16/7/14 Tagebuchbloggen

Gestern klingelte der Wecker früh, weil ich mich mit einer Freundin traf, deren Website eine neue Struktur und die eine Einführung in Facebook für ihre berufliche Seite braucht. Bei Facebook kann ich nur sagen: Einfach machen. Das ist so komplex, das kann man nicht erklären.
Danach brachten der Graf und ich die Nähmaschine zum Händler, damit er uns in zwei Tagen das Stickmodul vorführen kann. Wie immer standen wir erst mal in diesem Laden, der ist seit kurzem übervoll und ich konnte mit Freude feststellen, dass mein englisches Nähvokabular gut abrufbar ist. Die Verkäuferin verstand eine Kundin nicht, die dicke Nadeln und Garn für die Nähmaschine brauchte, um eine Hängematte zu nähen.

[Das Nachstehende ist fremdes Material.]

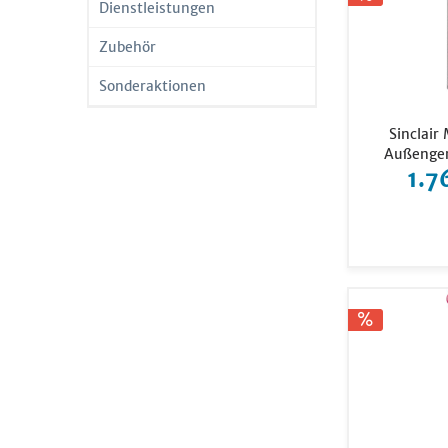
Dienstleistungen
LG El
Zubehör
Mitsub
Mitsu
Sonderaktionen
Panas
Remk
Sinclair
Außenger
Sams
1.7
Sincla
Toshi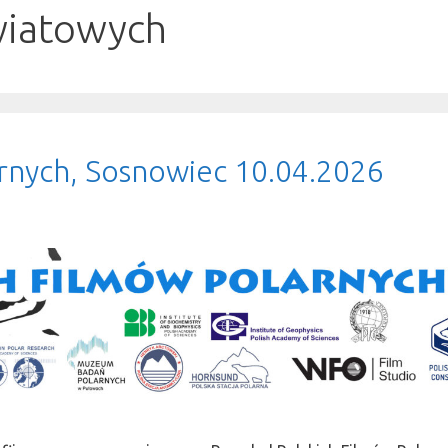
wiatowych
arnych, Sosnowiec 10.04.2026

Dann fuhren wir nach Friedrichshain zur Wasserstelle, der Kühlschrank soll demnächst mal an die Leitung abgeschlossen werden. Der Laden hat Websitegewirr. Hier und hier. (Verschiedene Zielgruppen???) Die bräuchten auch mal jemand, der ihnen die Kommunikation sortiert. Ich mags ja nicht, wenn man mich so anbrüllt bzw. mir Eso-Kram aufschwatzt.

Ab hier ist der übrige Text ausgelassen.